Welche Rollen spielen der Experten- und der Wächterrat? Der Expertenrat ist ein Gremium von 88 Klerikern, das den Führer ernennt und dessen Arbeit kontrolliert. Da die Mitglieder demokratisch gewählt werden, ist nach der Verfassung auch die Ernennung des Führers Teil eines demokratischen Prozesses. Der Wächterrat ist auf der anderen Seite ein konstitutionelles Kontrollgremium mit zwölf Mitgliedern. Sechs davon sind vom Führer ernannte Kleriker, sechs vom Parlament gewählte Juristen. Jedes Gesetz muss von diesem Rat bestätigt werden.

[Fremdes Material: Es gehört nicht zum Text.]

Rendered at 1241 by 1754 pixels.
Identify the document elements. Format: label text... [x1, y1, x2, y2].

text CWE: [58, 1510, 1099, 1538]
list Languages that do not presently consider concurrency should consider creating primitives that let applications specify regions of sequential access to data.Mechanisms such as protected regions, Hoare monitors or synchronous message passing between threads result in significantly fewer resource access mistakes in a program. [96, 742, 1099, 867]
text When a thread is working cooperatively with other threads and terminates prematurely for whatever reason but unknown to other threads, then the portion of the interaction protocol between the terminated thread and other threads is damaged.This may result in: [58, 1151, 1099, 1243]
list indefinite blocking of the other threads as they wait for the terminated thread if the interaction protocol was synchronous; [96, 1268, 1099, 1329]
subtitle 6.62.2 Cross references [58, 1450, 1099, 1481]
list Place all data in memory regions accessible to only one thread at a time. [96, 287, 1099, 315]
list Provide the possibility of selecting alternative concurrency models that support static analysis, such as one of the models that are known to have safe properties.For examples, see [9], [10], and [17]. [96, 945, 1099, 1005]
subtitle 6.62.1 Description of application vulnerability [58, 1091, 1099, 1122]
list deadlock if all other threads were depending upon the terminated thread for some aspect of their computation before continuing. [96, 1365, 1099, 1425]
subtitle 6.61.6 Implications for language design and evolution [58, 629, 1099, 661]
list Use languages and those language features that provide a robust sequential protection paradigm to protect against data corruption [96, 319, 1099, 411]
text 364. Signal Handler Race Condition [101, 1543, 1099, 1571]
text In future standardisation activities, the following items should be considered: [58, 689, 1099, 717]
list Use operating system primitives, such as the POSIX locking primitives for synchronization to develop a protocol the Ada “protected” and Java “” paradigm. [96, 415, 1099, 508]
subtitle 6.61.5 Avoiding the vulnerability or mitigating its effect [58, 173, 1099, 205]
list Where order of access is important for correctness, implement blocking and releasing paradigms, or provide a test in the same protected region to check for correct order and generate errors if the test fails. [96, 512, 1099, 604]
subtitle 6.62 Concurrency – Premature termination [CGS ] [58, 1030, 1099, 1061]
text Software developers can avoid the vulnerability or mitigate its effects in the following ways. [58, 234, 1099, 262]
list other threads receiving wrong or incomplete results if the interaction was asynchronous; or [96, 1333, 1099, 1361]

Ausserdem entscheidet der Rat über die ideologische Qualifikation der Kandidaten für die Wahlen von Präsident, Parlament und Expertenrat.
Gibt es in Iran verschiedene Parteien? In Iran gibt es zwar zahlreiche Parteien, die aber eher wie politische Fraktionen und Gruppierungen agieren. Daher werden sie in den Medien auch «Dschenah» (Flügel) genannt. Besonders hochrangige Politiker behaupten immer, sie seien überparteilich. Die Fraktionen können in drei Gruppen aufgeteilt werden: in Konservative, Fundamentalisten – darunter auch Hardliner – und Reformer.
Was wollen Konservative, Hardliner und Reformer? Die Konservativen und die Fundamentalisten halten sich beide an die Werte der Revolution und sind absolut regimetreu. Nur ein Teil der Konservativen ist auch offen für kontrollierte Beziehungen mit dem Westen und begrenzte innenpolitische Reformen. Die Fundamentalisten stehen den Hardlinern näher. Die sehen im Westen den imperialistischen Feind und wollen eine rein islamische Gesellschaft, fern von allem Westlichen. Die Reformer wollen hingegen aussen- und wirtschaftspolitisch gute Beziehungen mit dem Westen. Auch innen- und kulturpolitisch sowie gesellschaftlich fordern sie mehr Freiheiten.